----- Data listing -----
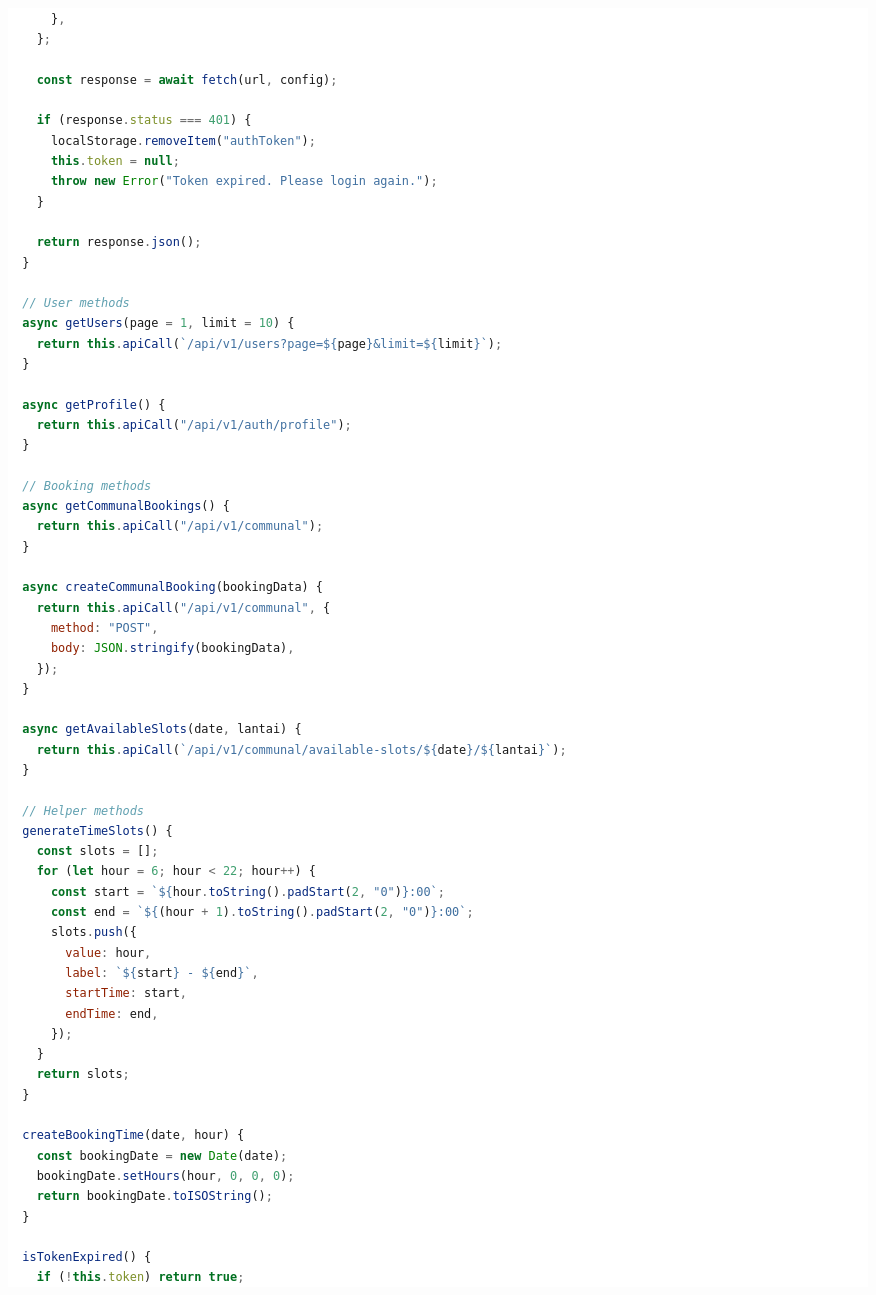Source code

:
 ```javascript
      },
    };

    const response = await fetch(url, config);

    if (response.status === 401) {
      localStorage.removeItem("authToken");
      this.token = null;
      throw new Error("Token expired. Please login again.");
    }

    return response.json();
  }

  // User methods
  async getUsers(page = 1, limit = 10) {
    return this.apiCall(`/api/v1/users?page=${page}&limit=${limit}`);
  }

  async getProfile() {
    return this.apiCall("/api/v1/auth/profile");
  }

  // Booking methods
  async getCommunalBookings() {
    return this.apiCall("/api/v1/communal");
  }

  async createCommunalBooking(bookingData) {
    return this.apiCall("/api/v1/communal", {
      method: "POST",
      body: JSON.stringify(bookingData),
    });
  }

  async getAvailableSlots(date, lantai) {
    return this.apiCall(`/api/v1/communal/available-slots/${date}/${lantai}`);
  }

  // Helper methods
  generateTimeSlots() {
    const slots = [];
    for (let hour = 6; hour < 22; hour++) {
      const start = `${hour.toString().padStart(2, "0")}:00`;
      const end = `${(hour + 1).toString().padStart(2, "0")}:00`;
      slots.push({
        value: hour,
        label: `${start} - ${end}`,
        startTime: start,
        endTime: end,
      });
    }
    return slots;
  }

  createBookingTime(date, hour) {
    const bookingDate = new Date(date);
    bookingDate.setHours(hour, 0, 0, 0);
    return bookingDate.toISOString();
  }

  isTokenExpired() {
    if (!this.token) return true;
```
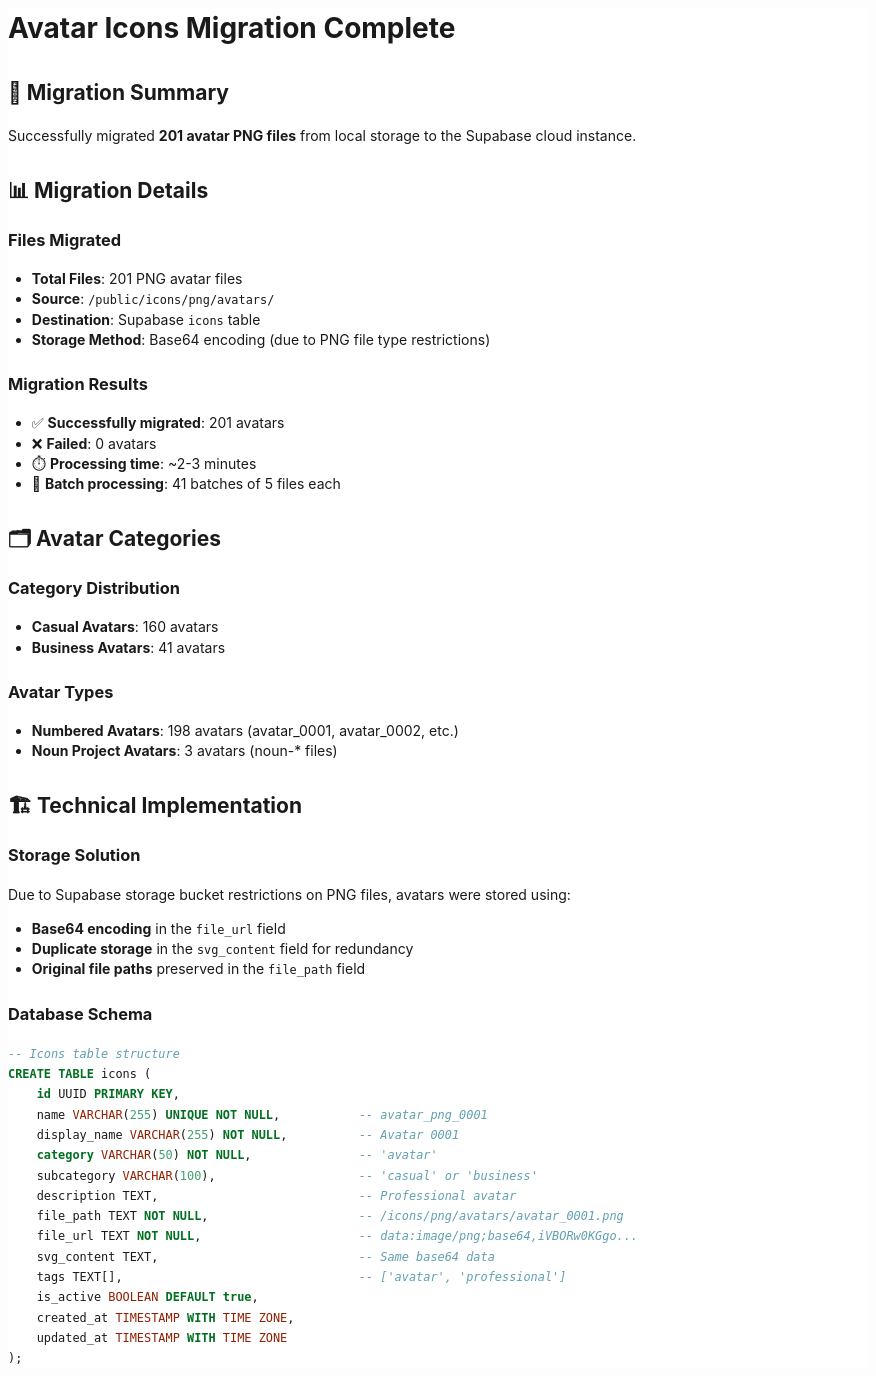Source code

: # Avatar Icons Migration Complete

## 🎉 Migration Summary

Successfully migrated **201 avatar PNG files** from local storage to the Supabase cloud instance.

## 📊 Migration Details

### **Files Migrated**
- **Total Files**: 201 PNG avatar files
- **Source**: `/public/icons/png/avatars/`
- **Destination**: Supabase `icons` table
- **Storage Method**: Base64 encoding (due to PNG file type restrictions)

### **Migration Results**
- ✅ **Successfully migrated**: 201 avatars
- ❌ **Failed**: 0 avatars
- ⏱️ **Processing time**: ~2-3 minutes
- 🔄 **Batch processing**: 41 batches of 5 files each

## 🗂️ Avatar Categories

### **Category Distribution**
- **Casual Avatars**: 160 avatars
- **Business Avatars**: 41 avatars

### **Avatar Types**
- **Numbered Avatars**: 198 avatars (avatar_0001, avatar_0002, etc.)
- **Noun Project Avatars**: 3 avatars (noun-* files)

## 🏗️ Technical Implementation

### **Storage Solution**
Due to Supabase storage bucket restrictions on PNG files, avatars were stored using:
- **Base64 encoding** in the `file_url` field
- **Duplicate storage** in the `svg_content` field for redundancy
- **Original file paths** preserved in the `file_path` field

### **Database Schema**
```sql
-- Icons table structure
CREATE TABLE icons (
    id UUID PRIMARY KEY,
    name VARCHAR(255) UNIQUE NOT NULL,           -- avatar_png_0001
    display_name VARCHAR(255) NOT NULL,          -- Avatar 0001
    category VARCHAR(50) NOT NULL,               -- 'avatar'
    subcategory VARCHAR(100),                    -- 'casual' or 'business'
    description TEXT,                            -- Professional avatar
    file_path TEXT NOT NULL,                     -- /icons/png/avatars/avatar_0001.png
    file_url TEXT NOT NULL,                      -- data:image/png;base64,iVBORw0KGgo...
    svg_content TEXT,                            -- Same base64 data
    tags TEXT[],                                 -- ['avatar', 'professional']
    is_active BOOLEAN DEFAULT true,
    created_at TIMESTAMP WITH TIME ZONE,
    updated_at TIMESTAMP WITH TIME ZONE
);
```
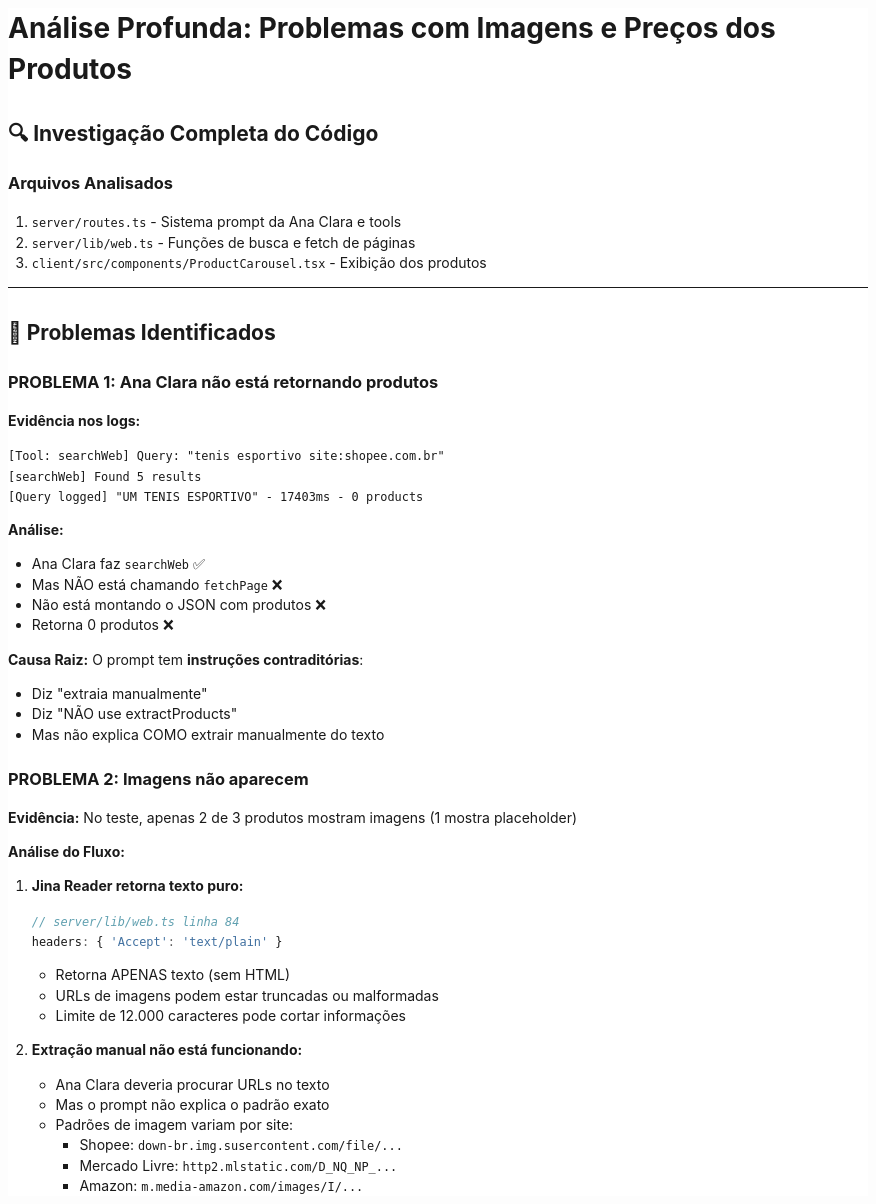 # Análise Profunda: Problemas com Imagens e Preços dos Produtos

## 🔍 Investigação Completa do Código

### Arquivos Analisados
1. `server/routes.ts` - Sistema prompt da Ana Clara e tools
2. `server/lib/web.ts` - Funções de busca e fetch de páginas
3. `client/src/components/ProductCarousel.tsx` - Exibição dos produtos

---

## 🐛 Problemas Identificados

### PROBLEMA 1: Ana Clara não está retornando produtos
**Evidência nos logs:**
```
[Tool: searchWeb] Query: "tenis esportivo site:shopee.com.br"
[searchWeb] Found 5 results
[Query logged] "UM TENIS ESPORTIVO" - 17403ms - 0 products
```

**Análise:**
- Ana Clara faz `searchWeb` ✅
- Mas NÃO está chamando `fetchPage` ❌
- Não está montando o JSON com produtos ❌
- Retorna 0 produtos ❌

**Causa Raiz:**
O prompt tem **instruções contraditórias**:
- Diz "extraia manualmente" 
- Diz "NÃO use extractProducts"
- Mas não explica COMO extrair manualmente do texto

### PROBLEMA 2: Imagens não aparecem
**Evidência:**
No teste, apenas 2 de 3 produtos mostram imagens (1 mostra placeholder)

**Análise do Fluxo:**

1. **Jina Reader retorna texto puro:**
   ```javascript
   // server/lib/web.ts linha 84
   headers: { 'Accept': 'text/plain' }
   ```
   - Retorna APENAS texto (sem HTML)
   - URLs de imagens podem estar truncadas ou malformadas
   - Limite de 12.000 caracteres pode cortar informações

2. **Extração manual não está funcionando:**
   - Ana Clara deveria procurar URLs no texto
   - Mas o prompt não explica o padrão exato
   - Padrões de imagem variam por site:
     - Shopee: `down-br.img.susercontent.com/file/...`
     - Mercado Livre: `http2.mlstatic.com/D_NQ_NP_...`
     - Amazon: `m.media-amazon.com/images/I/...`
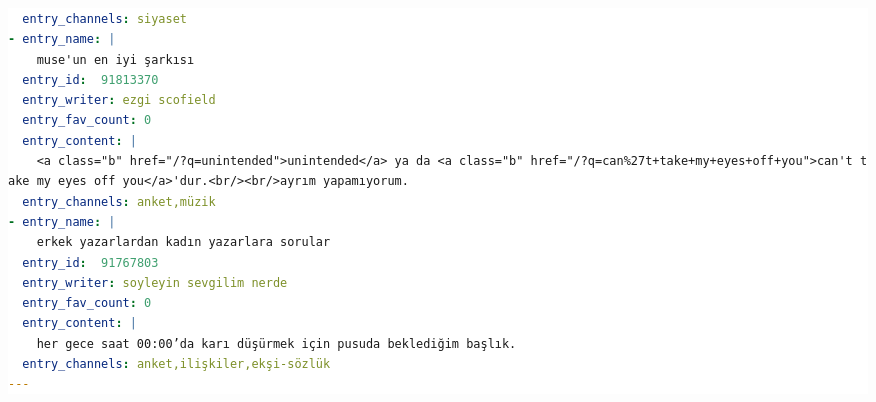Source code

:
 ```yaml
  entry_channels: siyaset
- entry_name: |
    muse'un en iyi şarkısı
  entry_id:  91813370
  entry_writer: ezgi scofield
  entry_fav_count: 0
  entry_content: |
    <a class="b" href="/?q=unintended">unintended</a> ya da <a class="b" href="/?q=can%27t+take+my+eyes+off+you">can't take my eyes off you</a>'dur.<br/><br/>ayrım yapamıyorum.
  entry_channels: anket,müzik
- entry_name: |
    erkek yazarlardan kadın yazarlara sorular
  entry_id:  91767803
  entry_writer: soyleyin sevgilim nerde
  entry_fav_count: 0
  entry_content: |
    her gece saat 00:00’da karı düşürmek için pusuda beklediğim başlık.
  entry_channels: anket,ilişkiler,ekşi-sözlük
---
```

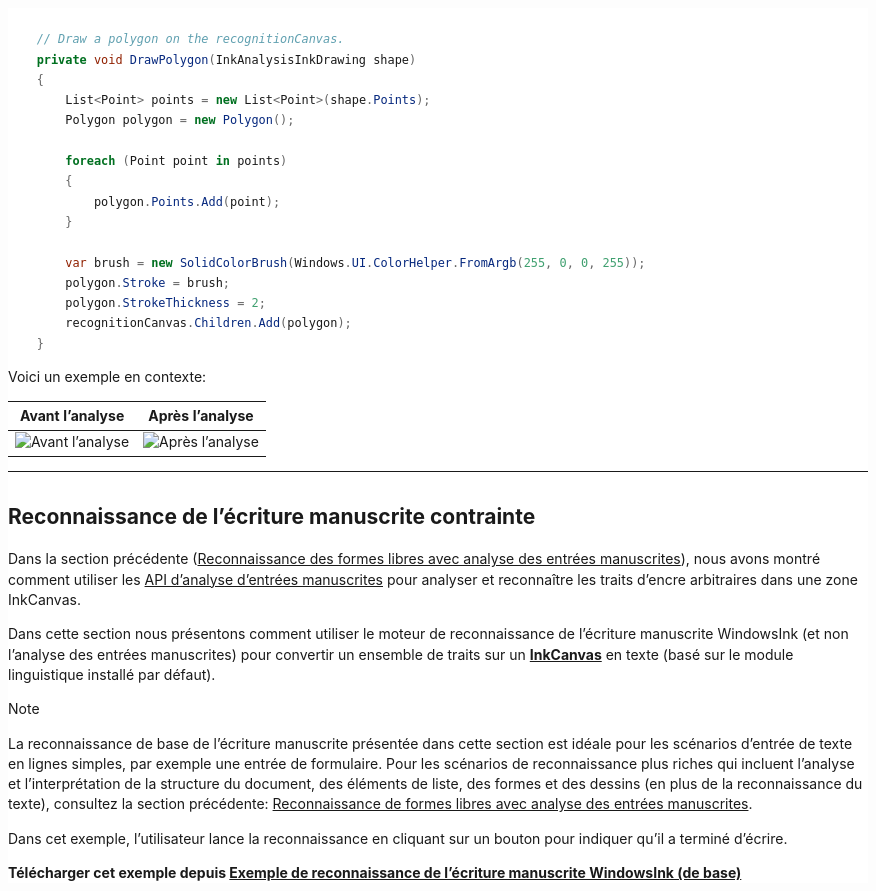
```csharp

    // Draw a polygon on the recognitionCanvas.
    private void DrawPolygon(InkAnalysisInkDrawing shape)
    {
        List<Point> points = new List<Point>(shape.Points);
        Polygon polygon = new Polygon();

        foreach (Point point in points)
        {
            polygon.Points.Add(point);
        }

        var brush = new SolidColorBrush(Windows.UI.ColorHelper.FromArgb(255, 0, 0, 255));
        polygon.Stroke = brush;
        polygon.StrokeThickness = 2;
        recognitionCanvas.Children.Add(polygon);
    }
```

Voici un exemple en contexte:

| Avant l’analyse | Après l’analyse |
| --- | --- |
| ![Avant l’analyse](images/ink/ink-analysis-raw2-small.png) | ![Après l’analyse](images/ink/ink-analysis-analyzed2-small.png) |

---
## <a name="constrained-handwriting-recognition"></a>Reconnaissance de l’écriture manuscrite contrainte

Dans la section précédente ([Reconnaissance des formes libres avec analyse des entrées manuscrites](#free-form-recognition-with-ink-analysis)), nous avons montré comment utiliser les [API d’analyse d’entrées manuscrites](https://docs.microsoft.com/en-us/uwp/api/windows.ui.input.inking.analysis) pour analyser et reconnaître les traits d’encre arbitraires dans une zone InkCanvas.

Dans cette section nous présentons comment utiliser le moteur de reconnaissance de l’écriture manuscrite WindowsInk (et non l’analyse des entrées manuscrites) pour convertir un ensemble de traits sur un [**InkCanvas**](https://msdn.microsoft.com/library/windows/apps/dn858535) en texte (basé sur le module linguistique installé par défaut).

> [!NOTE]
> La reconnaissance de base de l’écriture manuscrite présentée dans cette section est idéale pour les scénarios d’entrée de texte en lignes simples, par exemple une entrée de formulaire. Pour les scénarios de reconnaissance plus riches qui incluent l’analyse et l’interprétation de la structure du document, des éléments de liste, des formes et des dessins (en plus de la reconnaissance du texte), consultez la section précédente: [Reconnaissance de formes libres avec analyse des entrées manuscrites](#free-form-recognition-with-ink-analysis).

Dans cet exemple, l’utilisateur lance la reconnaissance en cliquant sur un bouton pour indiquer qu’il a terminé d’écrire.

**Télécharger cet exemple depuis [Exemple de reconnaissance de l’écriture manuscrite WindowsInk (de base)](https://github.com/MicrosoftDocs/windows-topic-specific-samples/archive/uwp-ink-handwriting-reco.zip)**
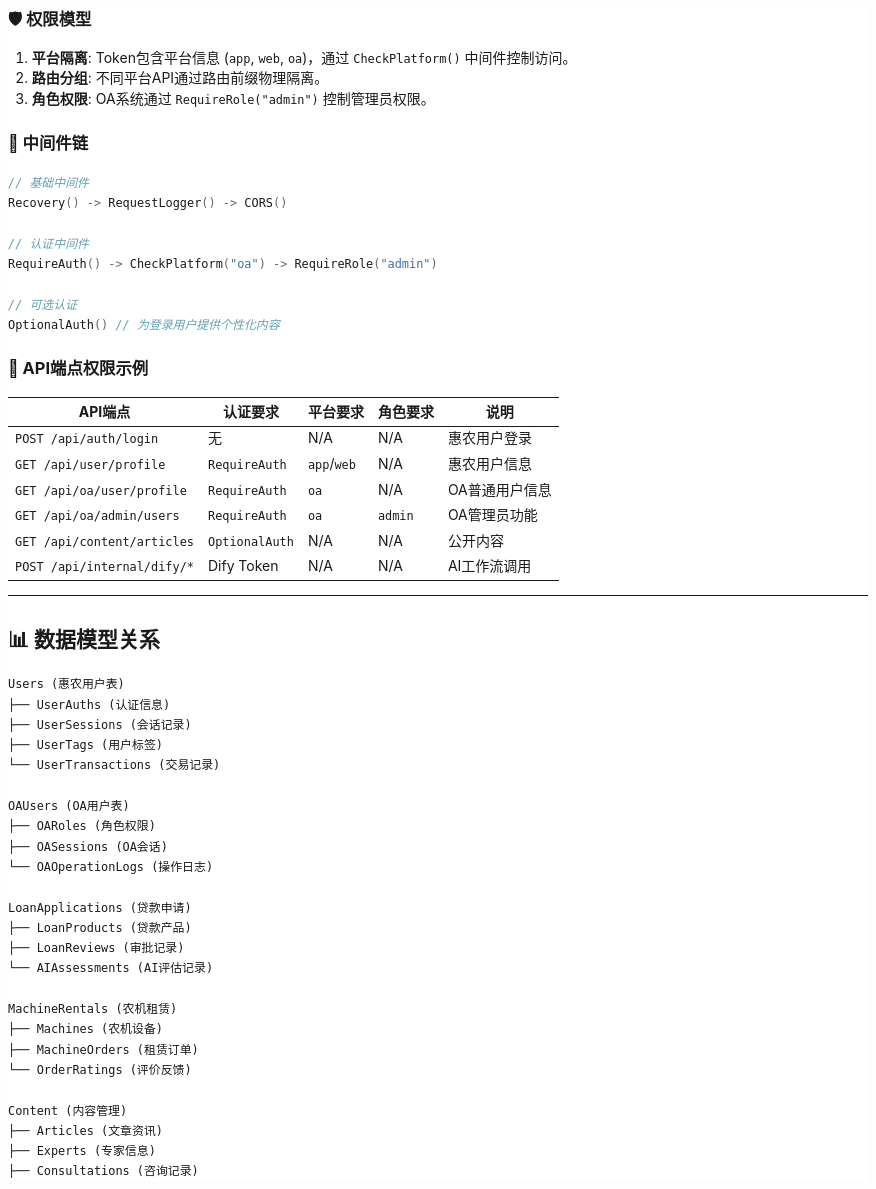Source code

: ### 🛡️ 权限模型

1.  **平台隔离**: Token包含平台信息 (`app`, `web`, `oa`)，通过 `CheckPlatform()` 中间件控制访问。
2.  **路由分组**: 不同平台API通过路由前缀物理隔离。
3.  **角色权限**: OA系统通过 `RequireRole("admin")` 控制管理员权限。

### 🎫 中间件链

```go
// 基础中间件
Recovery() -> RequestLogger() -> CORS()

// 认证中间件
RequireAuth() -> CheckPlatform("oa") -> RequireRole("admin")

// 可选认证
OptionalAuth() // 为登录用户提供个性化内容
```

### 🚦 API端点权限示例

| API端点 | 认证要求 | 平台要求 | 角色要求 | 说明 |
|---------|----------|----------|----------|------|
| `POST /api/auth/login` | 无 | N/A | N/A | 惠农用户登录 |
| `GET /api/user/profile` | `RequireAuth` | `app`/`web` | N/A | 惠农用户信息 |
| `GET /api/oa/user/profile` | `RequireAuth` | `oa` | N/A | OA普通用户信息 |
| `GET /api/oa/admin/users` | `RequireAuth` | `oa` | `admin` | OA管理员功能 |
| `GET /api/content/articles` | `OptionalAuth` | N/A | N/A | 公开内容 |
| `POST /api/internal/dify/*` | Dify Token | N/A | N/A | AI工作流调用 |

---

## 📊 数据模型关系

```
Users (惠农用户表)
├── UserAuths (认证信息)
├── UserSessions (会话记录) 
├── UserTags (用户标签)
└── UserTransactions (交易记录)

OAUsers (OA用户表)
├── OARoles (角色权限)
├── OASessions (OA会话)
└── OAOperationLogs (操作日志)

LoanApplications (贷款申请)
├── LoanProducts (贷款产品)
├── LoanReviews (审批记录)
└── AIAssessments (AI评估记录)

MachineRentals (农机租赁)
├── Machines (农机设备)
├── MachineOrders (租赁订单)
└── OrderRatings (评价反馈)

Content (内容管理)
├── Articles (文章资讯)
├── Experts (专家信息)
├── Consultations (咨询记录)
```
-----
*Problem to work on:* Take the entries above and copy out all lines with the string "apiCall".

*Solution to this exercise:*
    return this.apiCall(`/api/v1/users?page=${page}&limit=${limit}`);
    return this.apiCall("/api/v1/auth/profile");
    return this.apiCall("/api/v1/communal");
    return this.apiCall("/api/v1/communal", {
    return this.apiCall(`/api/v1/communal/available-slots/${date}/${lantai}`);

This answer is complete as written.